Task data below:
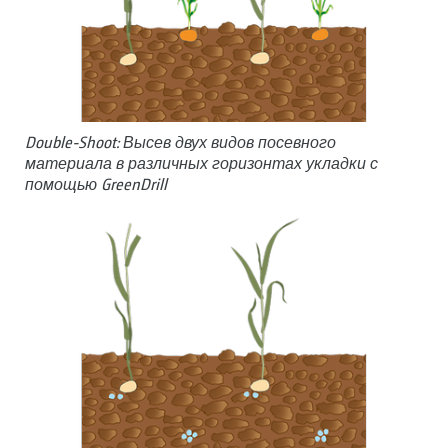
Double-Shoot: Высев двух видов посевного
материала в различных горизонтах укладки с
помощью GreenDrill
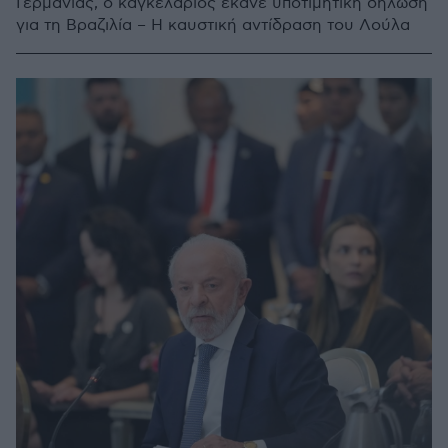
Γερμανίας, ο καγκελάριος έκανε υποτιμητική δήλωση
για τη Βραζιλία – Η καυστική αντίδραση του Λούλα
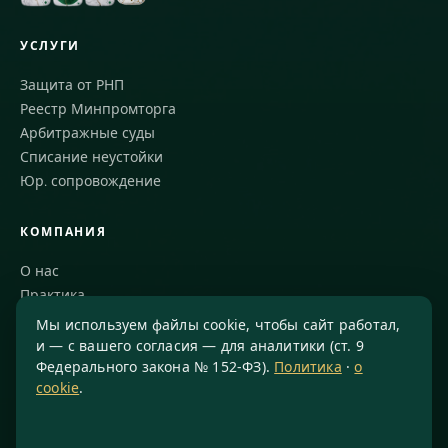
УСЛУГИ
Защита от РНП
Реестр Минпромторга
Арбитражные суды
Списание неустойки
Юр. сопровождение
КОМПАНИЯ
О нас
Практика
Блог
Мы используем файлы cookie, чтобы сайт работал,
Команда
и — с вашего согласия — для аналитики (ст. 9
Федерального закона № 152-ФЗ).
Политика
·
о
Благодарности
cookie
.
КОНТАКТЫ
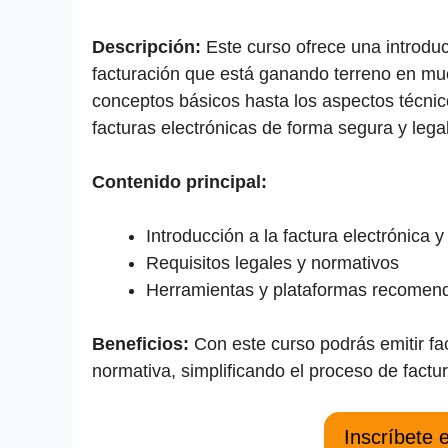
Descripción:
Este curso ofrece una introduc
facturación que está ganando terreno en m
conceptos básicos hasta los aspectos técnico
facturas electrónicas de forma segura y legal
Contenido principal:
Introducción a la factura electrónica y
Requisitos legales y normativos
Herramientas y plataformas recomend
Beneficios:
Con este curso podrás emitir fac
normativa, simplificando el proceso de factur
Inscríbete 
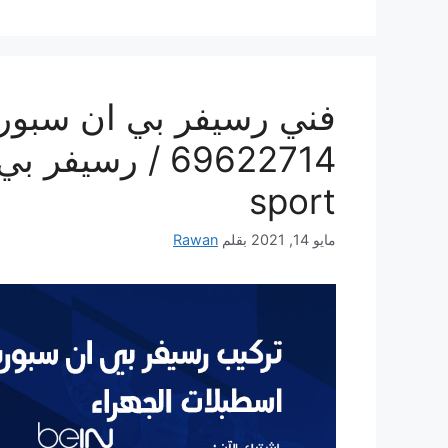
فني رسيفر بي ان سبورت
sport
مايو 14, 2021
بقلم
Rawan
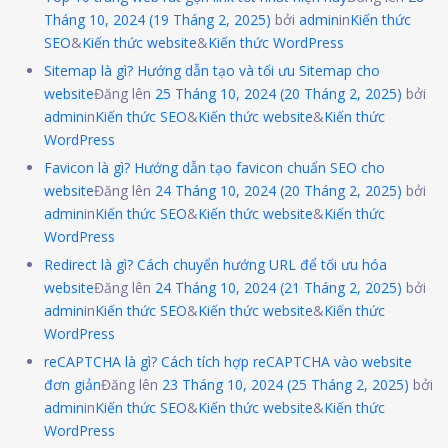
Tháng 10, 2024
(19 Tháng 2, 2025)
bởi
admin
in
Kiến thức
SEO
&
Kiến thức website
&
Kiến thức WordPress
Sitemap là gì? Hướng dẫn tạo và tối ưu Sitemap cho
website
Đăng lên
25 Tháng 10, 2024
(20 Tháng 2, 2025)
bởi
admin
in
Kiến thức SEO
&
Kiến thức website
&
Kiến thức
WordPress
Favicon là gì? Hướng dẫn tạo favicon chuẩn SEO cho
website
Đăng lên
24 Tháng 10, 2024
(20 Tháng 2, 2025)
bởi
admin
in
Kiến thức SEO
&
Kiến thức website
&
Kiến thức
WordPress
Redirect là gì? Cách chuyển hướng URL để tối ưu hóa
website
Đăng lên
24 Tháng 10, 2024
(21 Tháng 2, 2025)
bởi
admin
in
Kiến thức SEO
&
Kiến thức website
&
Kiến thức
WordPress
reCAPTCHA là gì? Cách tích hợp reCAPTCHA vào website
đơn giản
Đăng lên
23 Tháng 10, 2024
(25 Tháng 2, 2025)
bởi
admin
in
Kiến thức SEO
&
Kiến thức website
&
Kiến thức
WordPress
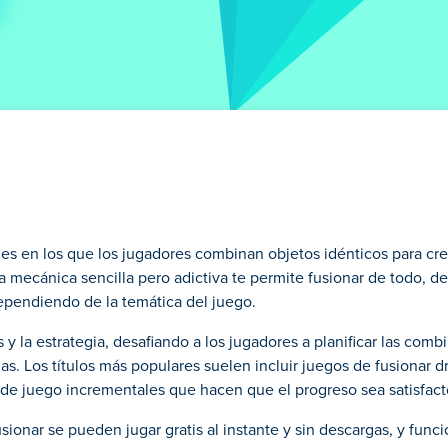
es en los que los jugadores combinan objetos idénticos para cre
mecánica sencilla pero adictiva te permite fusionar de todo, de
ependiendo de la temática del juego.
y la estrategia, desafiando a los jugadores a planificar las com
 Los títulos más populares suelen incluir juegos de fusionar dr
 de juego incrementales que hacen que el progreso sea satisfact
onar se pueden jugar gratis al instante y sin descargas, y func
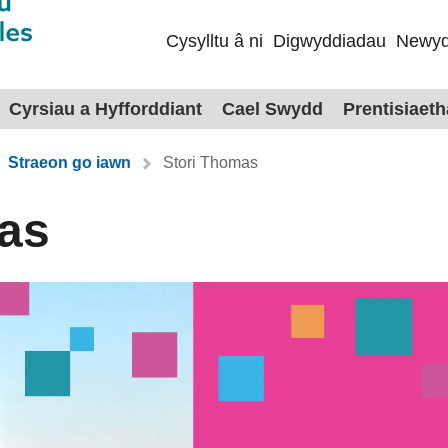
Cysylltu â ni
Digwyddiadau
Newyd
Cyrsiau a Hyfforddiant
Cael Swydd
Prentisiaet
Straeon go iawn
Stori Thomas
as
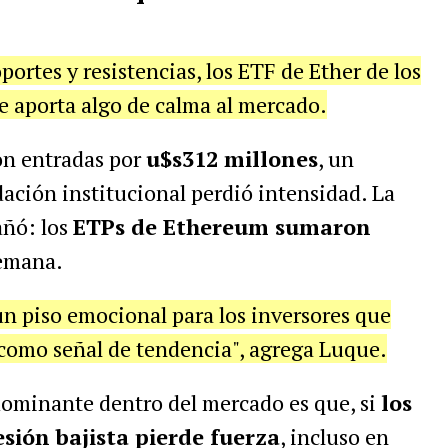
portes y resistencias, los ETF de Ether de los
e aporta algo de calma al mercado.
on entradas por
u$s312 millones
, un
ación institucional perdió intensidad. La
ñó: los
ETPs de Ethereum sumaron
semana.
n piso emocional para los inversores que
s como señal de tendencia", agrega Luque.
edominante dentro del mercado es que, si
los
esión bajista pierde fuerza
, incluso en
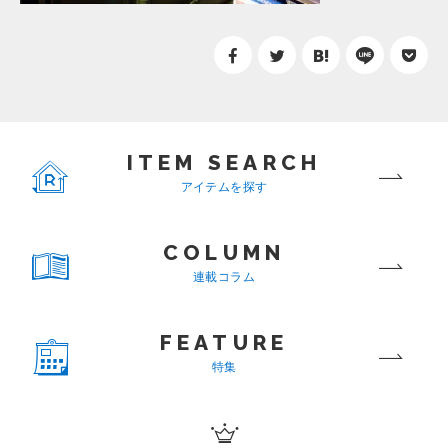
ITEM SEARCH
アイテムを探す
COLUMN
連載コラム
FEATURE
特集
End of Task data.
**Goal of the exercise**
Using the data above, tally each line in which "curso" appears and give the number with no other words.

**Completed task**
2